Philippe Gillet allie une profonde connaissance du système bureaucratique de la recherche et de l'enseignement publique en France à une belle carrière scientifique.[3] Gageons donc qu'il aide Valérie Pécresse, car mon sentiment est qu'elle en aura bien besoin.
Les deux autres membres de son cabinet me sont totalement inconnus. Une remarque : où sont passés les littéraires ? J'aurais bien aimé voir un philosophe par exemple...
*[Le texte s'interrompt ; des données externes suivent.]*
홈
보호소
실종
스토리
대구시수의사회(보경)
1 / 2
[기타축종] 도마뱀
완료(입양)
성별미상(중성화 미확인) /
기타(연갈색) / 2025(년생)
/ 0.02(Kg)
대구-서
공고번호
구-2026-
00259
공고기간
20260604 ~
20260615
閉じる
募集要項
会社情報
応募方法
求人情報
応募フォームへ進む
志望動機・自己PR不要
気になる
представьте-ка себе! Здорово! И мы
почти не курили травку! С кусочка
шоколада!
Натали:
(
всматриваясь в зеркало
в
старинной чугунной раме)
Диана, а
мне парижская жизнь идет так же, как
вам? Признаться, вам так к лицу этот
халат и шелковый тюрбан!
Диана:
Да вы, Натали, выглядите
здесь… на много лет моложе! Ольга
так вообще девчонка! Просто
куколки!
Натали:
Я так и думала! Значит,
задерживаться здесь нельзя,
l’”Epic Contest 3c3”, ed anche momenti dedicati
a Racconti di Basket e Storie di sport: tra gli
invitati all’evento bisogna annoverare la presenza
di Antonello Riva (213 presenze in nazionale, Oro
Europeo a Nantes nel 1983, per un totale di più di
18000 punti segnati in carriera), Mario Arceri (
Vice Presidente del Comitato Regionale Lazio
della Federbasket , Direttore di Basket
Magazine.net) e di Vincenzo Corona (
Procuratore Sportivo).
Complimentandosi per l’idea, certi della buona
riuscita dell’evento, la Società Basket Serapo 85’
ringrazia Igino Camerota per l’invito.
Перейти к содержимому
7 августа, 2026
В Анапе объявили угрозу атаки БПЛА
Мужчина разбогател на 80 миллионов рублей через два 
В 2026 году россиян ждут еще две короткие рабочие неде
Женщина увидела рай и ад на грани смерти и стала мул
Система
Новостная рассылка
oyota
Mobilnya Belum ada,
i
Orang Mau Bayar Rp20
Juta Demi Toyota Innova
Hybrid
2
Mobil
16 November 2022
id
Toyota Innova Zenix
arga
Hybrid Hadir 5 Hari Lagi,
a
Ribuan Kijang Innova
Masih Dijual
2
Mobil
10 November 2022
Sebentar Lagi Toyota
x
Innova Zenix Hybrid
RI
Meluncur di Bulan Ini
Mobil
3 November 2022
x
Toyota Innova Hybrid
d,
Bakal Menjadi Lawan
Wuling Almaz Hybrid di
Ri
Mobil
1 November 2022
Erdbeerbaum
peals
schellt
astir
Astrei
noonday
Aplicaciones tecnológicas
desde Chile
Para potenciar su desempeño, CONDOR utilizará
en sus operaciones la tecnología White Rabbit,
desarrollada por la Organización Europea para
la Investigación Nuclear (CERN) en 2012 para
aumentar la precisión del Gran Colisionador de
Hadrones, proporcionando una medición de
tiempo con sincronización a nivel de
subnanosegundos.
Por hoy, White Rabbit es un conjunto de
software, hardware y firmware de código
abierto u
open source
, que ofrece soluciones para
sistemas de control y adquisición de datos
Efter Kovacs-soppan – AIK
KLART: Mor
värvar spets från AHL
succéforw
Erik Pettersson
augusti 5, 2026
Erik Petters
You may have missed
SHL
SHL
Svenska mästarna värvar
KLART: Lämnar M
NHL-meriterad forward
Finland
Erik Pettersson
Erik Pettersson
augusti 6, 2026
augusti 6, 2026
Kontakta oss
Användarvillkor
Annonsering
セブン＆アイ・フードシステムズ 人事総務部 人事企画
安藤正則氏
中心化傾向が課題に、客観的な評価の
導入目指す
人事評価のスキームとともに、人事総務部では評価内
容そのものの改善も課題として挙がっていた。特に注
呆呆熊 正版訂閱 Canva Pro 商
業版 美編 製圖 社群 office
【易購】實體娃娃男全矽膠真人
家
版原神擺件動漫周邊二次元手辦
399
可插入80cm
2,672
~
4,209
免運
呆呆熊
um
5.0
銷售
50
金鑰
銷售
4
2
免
Je ne comprends toujours pas pourquoi elle occupe ce poste de ministre. J'apprécie assez la nomination de Philippe Gillet et regarde l'augmentation du pouvoir de l'ANR qui s'annonce avec suspicion. J'espère que les crédits supplémentaires seront octroyés intelligemment, en priorité pour donner aux laboratoires les moyens de fonctionner correctement et de réduire fortement la précarité des jeunes chercheurs. Avec ce gouvernement, l'élargissement des passerelles entre recherche publique et recherche privée est inéluctable. Ce n'est pas une mauvaise chose en soi, mais il faudra être très vigilant quant au rôle de la recherche fondamentale dans l'organisation qui est en train de dessiner.
Commentaires
Tiens, un géologue, un peu comme Claude Allègre non ? (qui est géophysicien je crois, mais ça sonne proche).
NB: je ne peux te laisser écrire cet infâme pléonasme qu'est voire -même- , je te prie de gommer ce "même" superflu.
(corrigé)
Il est vrai qu'ils ont tous les deux des domaines de recherche assez voisins. Allègre s'est transformé en homme politique provocateur. Il en vit maintenant. Gillet est encore un universitaire, même s'il a de plus en plus de charges administratives.